Ia menggaruk kasar kepalanya dan mulai mencuci wajan yang ia gunakan. Sayangnya, meskipun ia menggosok permukaan wajan itu dengan kekuatan penuh, noda nya sama sekali tidak bisa hilang.

Sachi ketakutan. Ia takut jika kedua rekannya akan memarahinya. Dan pada akhirnya, ia membereskan semuanya dan meminta butler pribadinya di rumah untuk membawakan wajan baru.

*****

Bel asramanya berbunyi. Sachi membuka pintu dengan cepat dan sang butler pribadinya membawakan barang sesuai yang ia minta.

"Kalau boleh tahu, Nona akan buat apa dengan wajan ini?" tanya sang Butler.

Menundukkan wajahnya, "Aku menggosongkan wajan."

Tentunya, sang Butler menggelengkan kepalanya.

"I-itu tidak sengaja," ucap Sachi.

"Omong-omong, dimana kedua teman Nona? Kata Nona, Nona dimasakkan oleh mereka."
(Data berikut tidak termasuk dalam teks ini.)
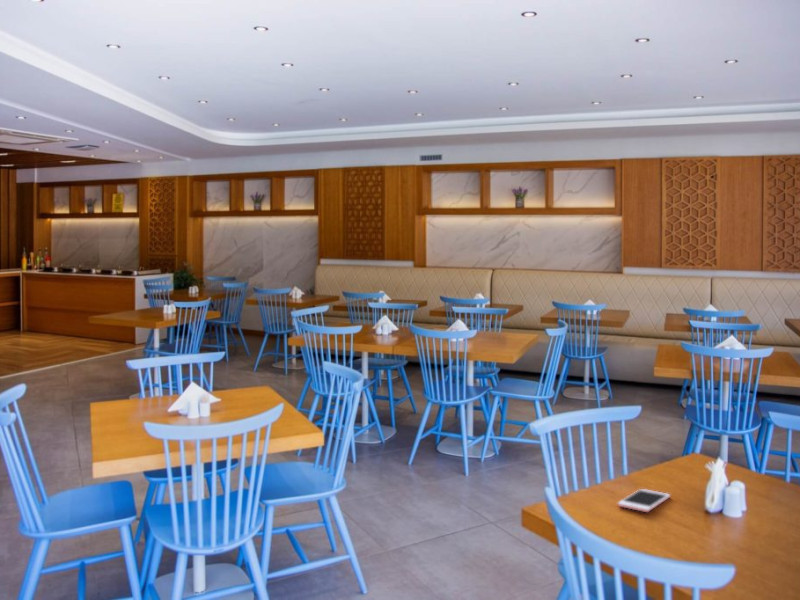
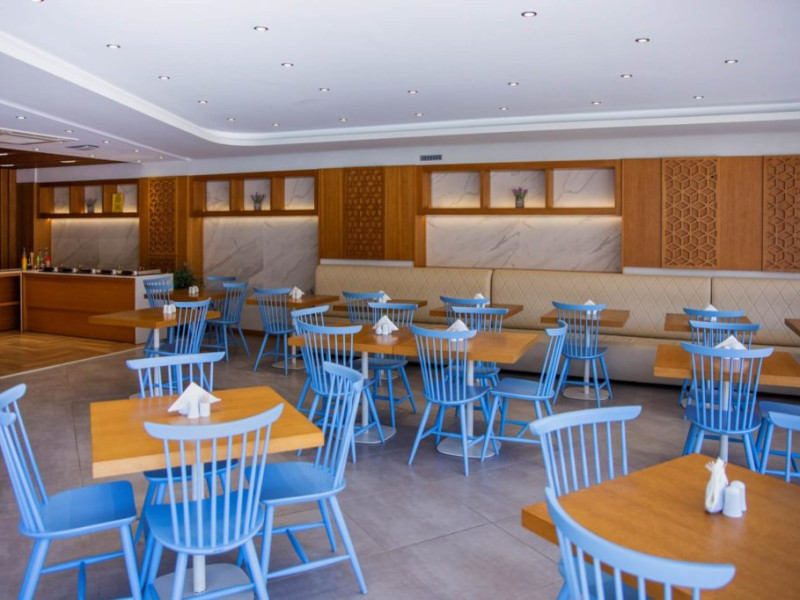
- cell phone [617,488,671,513]
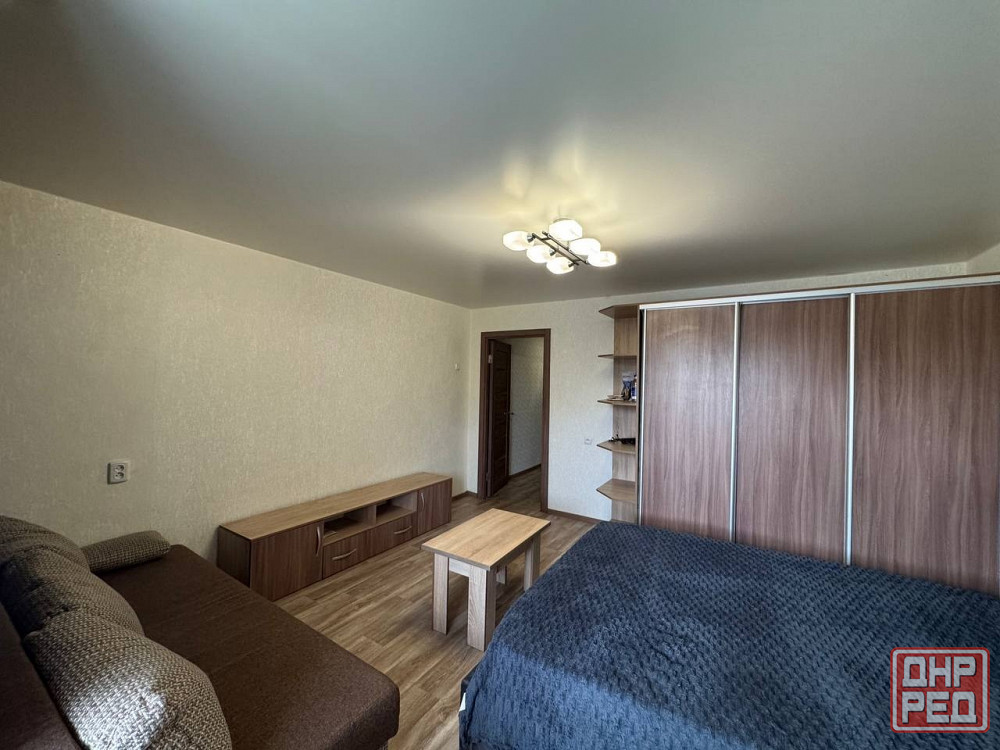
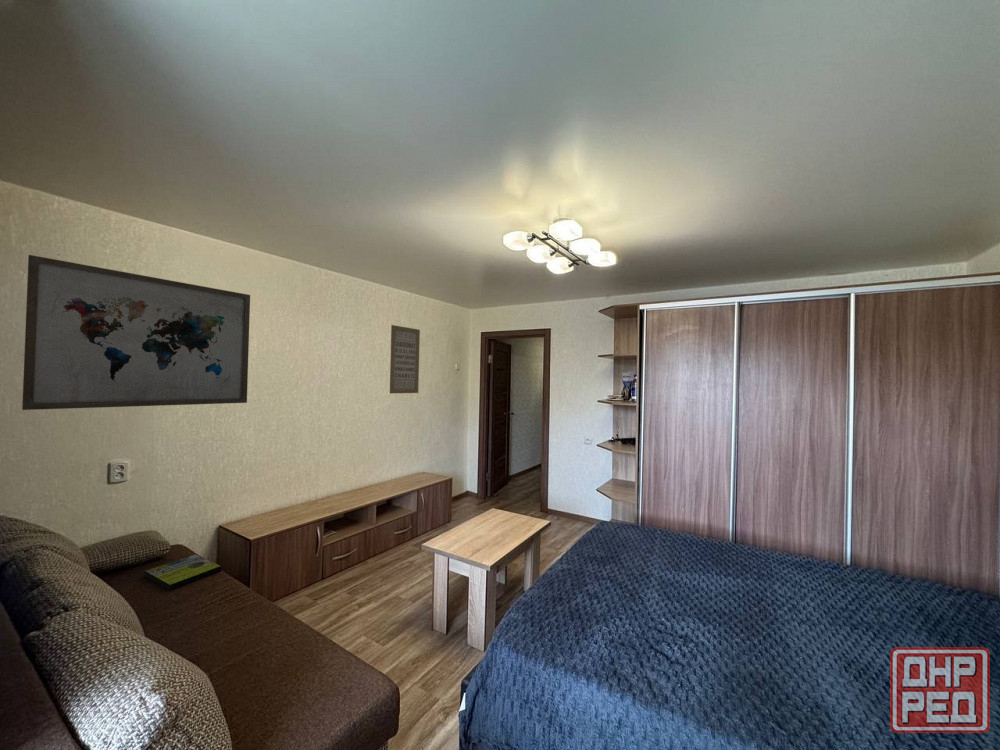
+ wall art [389,324,421,395]
+ wall art [21,254,251,411]
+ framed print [142,554,223,591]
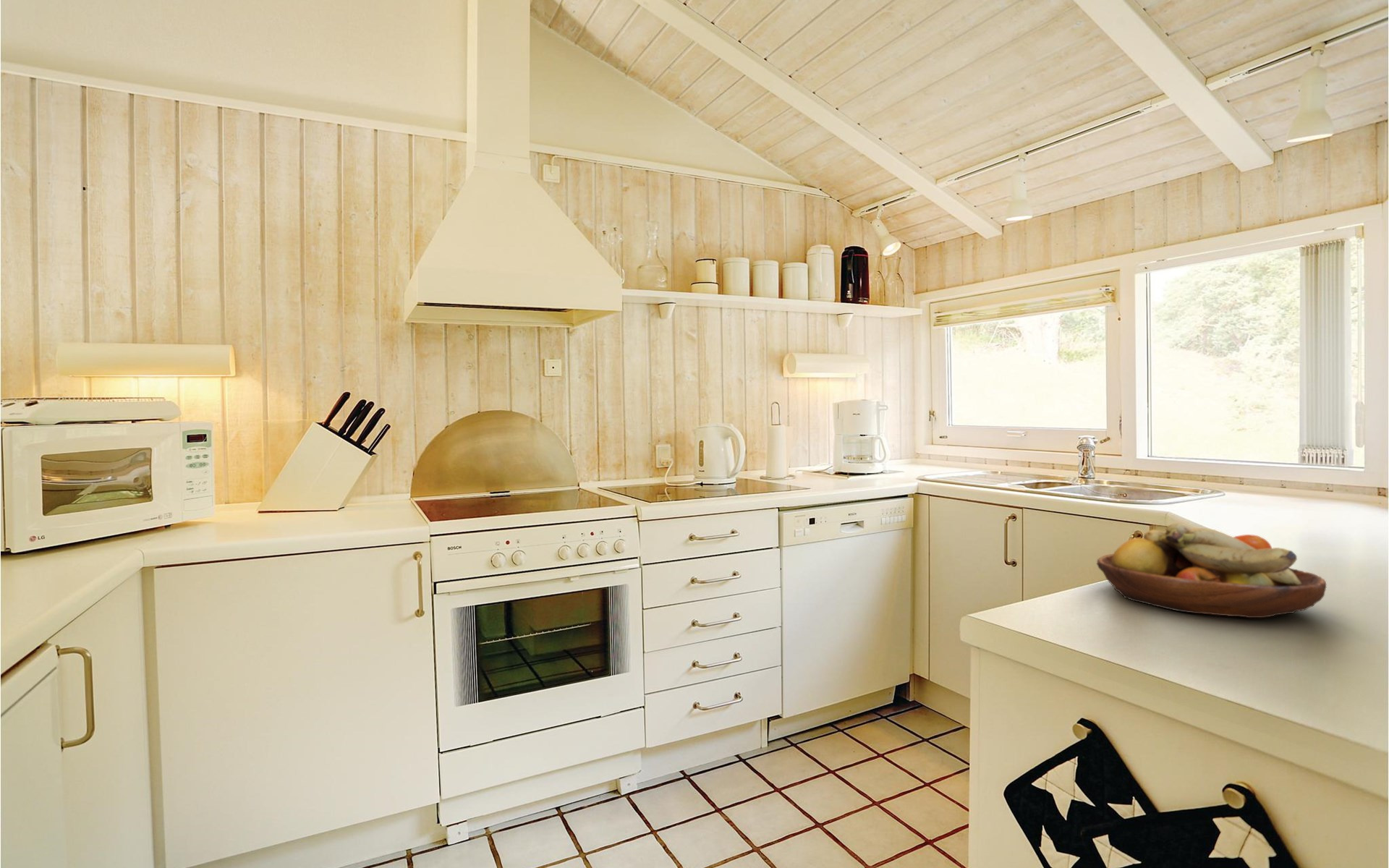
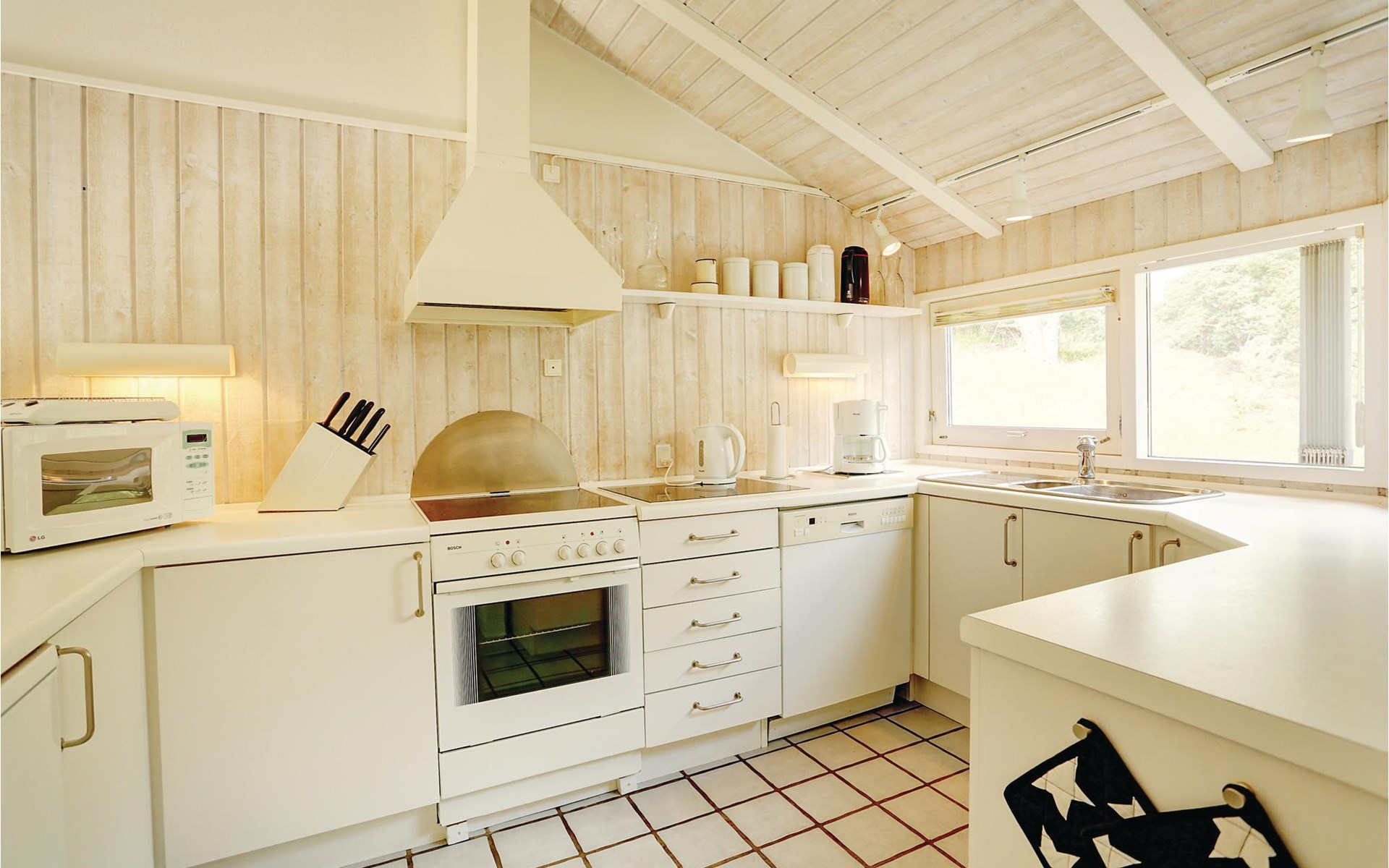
- fruit bowl [1096,522,1327,618]
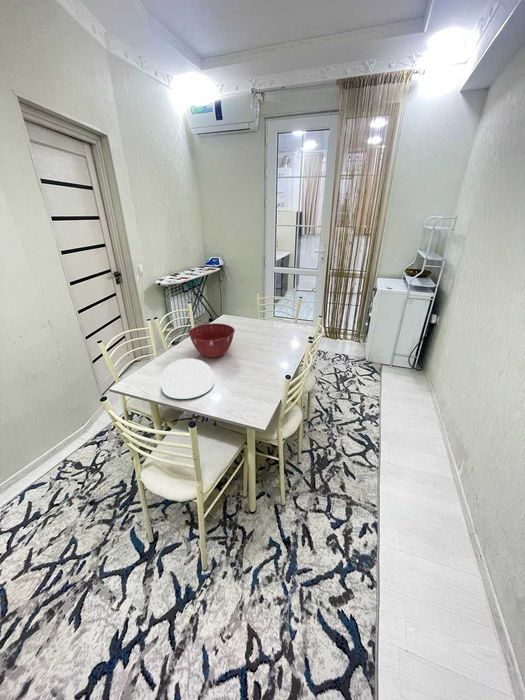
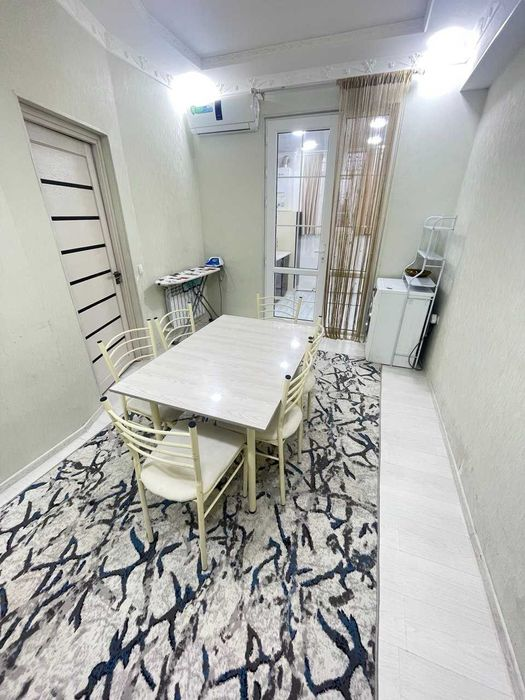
- mixing bowl [188,322,236,359]
- plate [159,357,215,400]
"Mereka sedang dapat pekerjaan. Dan ... mereka sudah meninggalkan aku kue. Tapi, aku habiskan semuanya, hehehe...."

"Kalau begitu tunggu sebentar," ucap sang Butler dan meninggalkan Sachi di dorm sendirian lagi.

*****

Sachi telah selesai makan malam. Tentunya, ia makan dari makanan yang diberikan oleh Butler pribadinya.

Beruntung ia memiliki butler yang peduli. Jika tidak, mungkin dia hanya bisa meratapi kulkas yang berisi sayuran dan daging segar.

Tidak mungkin ia makan makanan mentah, bukan?

Brak!

Sachi terkejut. Maniknya menjadi waspada. Ia berjalan menuju sumber suara dan menemukan buku di dekat televisi terjatuh.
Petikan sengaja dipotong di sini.